→ What to do
Select each line in the entries that contains the word "Staubpartikel", and copy those lines.

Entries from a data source
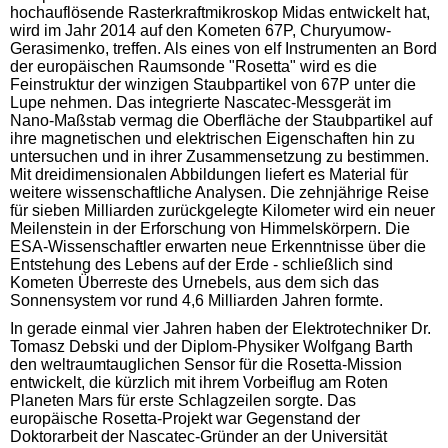
hochauflösende Rasterkraftmikroskop Midas entwickelt hat,
wird im Jahr 2014 auf den Kometen 67P, Churyumow-
Gerasimenko, treffen. Als eines von elf Instrumenten an Bord
der europäischen Raumsonde "Rosetta" wird es die
Feinstruktur der winzigen Staubpartikel von 67P unter die
Lupe nehmen. Das integrierte Nascatec-Messgerät im
Nano-Maßstab vermag die Oberfläche der Staubpartikel auf
ihre magnetischen und elektrischen Eigenschaften hin zu
untersuchen und in ihrer Zusammensetzung zu bestimmen.
Mit dreidimensionalen Abbildungen liefert es Material für
weitere wissenschaftliche Analysen. Die zehnjährige Reise
für sieben Milliarden zurückgelegte Kilometer wird ein neuer
Meilenstein in der Erforschung von Himmelskörpern. Die
ESA-Wissenschaftler erwarten neue Erkenntnisse über die
Entstehung des Lebens auf der Erde - schließlich sind
Kometen Überreste des Urnebels, aus dem sich das
Sonnensystem vor rund 4,6 Milliarden Jahren formte.
In gerade einmal vier Jahren haben der Elektrotechniker Dr.
Tomasz Debski und der Diplom-Physiker Wolfgang Barth
den weltraumtauglichen Sensor für die Rosetta-Mission
entwickelt, die kürzlich mit ihrem Vorbeiflug am Roten
Planeten Mars für erste Schlagzeilen sorgte. Das
europäische Rosetta-Projekt war Gegenstand der
Doktorarbeit der Nascatec-Gründer an der Universität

→ Solution
Feinstruktur der winzigen Staubpartikel von 67P unter die
Nano-Maßstab vermag die Oberfläche der Staubpartikel auf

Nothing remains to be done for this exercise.